Exercise instructions = Among the entries below, find every line that has "Brasileirão" and pull it out.

Exercise material =

—————

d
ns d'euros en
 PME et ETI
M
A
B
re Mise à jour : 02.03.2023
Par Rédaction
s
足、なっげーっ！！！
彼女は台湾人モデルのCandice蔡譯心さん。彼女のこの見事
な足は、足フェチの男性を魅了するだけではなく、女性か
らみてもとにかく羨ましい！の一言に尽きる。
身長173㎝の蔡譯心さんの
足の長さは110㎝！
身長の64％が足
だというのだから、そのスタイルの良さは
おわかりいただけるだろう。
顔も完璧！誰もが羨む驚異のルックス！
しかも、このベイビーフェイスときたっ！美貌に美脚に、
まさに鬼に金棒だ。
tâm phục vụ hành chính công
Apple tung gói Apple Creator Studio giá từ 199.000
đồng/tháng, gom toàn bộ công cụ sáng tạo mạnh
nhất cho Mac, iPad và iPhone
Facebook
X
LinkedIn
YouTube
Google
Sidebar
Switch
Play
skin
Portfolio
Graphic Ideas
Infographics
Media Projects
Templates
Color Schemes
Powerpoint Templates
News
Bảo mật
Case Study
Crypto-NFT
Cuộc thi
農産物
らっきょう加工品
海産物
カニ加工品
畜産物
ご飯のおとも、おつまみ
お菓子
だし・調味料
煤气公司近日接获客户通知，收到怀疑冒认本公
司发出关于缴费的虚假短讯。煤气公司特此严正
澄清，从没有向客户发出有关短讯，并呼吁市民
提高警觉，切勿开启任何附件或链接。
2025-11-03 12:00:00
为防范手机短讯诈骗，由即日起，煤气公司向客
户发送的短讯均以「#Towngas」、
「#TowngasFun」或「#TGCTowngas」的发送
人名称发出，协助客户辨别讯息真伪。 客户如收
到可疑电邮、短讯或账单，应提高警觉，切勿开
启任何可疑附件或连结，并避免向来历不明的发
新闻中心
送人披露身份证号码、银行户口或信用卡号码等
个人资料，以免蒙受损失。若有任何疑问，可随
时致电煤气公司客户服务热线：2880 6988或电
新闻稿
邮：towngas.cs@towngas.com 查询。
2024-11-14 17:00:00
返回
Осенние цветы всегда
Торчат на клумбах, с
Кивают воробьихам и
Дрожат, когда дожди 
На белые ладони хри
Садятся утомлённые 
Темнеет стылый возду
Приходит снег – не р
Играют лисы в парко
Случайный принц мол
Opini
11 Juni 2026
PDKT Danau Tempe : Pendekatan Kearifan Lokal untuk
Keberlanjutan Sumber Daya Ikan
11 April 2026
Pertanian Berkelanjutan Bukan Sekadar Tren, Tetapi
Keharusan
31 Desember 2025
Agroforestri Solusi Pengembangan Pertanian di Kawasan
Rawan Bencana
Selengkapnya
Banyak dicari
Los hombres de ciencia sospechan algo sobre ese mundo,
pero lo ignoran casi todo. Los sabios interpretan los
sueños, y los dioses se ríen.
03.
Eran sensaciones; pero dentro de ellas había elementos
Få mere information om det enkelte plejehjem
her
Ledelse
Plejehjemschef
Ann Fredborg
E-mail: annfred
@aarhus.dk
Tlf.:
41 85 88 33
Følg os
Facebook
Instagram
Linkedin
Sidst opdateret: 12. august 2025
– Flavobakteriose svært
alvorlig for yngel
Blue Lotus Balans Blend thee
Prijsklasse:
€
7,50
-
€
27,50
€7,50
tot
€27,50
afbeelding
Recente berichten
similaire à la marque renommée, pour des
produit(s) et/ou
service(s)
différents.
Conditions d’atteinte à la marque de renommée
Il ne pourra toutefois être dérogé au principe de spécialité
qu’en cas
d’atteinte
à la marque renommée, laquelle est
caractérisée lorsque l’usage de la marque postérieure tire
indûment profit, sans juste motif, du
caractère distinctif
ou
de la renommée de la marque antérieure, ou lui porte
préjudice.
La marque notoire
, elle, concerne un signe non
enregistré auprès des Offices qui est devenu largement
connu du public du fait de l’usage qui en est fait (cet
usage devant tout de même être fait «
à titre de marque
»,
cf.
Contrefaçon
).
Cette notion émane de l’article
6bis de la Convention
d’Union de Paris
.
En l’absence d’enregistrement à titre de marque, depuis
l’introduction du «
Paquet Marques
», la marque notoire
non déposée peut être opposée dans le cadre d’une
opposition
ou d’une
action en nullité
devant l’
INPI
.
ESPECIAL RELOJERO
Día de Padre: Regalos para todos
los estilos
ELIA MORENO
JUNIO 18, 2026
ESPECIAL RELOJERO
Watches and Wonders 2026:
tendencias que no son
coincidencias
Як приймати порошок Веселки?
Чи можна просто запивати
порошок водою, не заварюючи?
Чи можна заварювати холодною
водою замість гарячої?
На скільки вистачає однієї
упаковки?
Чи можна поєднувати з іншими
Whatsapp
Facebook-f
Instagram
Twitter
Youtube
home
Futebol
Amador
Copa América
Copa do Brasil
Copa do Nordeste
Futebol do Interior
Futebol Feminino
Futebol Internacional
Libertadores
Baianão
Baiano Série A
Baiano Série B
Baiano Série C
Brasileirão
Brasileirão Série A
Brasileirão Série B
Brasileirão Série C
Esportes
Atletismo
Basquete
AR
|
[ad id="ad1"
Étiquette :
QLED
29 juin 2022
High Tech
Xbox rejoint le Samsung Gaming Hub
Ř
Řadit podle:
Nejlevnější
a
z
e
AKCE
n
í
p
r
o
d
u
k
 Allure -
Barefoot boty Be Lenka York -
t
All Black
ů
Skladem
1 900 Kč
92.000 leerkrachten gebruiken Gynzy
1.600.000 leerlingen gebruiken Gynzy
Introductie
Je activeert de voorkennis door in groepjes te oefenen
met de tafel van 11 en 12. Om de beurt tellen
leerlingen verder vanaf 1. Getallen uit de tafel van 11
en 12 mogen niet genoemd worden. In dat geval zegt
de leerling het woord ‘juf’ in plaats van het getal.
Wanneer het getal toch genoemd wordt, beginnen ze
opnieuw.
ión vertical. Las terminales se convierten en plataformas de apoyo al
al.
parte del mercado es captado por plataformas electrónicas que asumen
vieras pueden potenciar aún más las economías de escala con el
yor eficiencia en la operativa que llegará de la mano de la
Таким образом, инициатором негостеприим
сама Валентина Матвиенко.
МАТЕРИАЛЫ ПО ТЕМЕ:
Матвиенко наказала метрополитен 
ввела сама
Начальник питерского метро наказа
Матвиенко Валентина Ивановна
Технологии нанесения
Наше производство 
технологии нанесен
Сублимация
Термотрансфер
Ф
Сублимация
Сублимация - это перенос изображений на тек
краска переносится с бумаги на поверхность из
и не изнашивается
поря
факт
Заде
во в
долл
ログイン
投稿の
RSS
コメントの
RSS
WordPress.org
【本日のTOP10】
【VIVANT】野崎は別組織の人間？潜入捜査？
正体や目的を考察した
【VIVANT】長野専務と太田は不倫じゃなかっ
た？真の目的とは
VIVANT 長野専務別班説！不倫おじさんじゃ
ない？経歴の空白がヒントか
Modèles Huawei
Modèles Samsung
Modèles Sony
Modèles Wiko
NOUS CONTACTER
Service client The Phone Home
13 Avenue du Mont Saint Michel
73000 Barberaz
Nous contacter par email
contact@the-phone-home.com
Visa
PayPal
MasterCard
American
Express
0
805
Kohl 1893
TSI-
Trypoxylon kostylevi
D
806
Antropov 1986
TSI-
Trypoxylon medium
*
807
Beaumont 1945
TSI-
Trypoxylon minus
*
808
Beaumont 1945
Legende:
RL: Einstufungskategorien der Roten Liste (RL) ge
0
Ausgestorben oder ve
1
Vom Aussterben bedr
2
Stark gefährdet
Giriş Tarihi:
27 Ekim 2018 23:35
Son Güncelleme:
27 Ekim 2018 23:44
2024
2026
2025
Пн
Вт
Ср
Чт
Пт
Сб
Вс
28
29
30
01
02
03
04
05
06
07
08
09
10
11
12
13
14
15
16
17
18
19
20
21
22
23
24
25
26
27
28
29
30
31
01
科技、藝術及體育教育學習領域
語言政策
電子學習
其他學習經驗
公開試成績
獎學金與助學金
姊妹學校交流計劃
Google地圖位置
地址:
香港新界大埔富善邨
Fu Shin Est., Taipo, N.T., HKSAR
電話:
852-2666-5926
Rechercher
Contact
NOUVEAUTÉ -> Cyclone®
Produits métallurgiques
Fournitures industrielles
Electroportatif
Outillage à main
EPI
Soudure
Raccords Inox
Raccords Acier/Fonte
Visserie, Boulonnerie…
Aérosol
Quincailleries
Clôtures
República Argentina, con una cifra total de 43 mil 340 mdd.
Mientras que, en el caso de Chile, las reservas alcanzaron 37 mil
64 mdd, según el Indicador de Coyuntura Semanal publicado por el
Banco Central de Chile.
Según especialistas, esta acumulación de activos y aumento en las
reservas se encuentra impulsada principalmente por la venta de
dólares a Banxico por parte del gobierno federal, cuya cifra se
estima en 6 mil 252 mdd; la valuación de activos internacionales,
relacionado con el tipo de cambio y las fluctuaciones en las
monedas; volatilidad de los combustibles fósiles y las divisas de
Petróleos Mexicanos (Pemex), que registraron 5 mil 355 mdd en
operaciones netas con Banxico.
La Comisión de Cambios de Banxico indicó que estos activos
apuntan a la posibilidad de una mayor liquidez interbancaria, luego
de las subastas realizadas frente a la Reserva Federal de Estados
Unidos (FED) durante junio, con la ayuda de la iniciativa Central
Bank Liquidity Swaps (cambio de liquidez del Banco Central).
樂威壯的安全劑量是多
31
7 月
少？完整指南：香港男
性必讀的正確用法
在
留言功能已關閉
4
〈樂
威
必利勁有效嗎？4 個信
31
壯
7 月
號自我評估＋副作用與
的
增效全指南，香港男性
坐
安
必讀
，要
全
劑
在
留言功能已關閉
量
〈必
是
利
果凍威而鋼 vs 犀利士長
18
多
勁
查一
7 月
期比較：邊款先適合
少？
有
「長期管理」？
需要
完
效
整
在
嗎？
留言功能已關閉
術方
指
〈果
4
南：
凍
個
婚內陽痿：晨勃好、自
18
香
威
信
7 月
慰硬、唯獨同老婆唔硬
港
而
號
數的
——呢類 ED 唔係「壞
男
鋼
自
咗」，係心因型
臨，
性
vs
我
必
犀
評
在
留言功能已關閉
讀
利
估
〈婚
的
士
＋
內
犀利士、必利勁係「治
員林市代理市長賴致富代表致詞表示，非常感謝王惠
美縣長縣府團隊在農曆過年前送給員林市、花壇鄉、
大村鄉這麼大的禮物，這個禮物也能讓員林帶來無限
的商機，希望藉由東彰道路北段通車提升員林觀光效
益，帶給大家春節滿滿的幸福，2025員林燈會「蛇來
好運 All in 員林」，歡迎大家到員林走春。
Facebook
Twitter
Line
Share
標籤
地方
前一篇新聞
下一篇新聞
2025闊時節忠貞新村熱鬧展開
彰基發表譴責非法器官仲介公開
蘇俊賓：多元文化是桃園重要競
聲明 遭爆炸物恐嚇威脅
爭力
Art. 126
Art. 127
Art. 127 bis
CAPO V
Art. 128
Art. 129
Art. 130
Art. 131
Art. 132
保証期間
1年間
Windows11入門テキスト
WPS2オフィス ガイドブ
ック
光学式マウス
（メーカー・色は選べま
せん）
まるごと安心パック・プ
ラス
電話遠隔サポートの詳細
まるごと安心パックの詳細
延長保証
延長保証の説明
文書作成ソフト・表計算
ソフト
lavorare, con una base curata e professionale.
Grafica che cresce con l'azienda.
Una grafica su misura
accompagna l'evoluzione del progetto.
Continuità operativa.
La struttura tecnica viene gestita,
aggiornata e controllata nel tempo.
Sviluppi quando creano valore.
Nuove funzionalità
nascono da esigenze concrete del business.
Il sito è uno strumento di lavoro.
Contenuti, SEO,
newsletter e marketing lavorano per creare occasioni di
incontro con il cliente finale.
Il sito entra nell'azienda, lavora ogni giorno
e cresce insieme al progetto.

—————

Task response =
Brasileirão
Brasileirão Série A
Brasileirão Série B
Brasileirão Série C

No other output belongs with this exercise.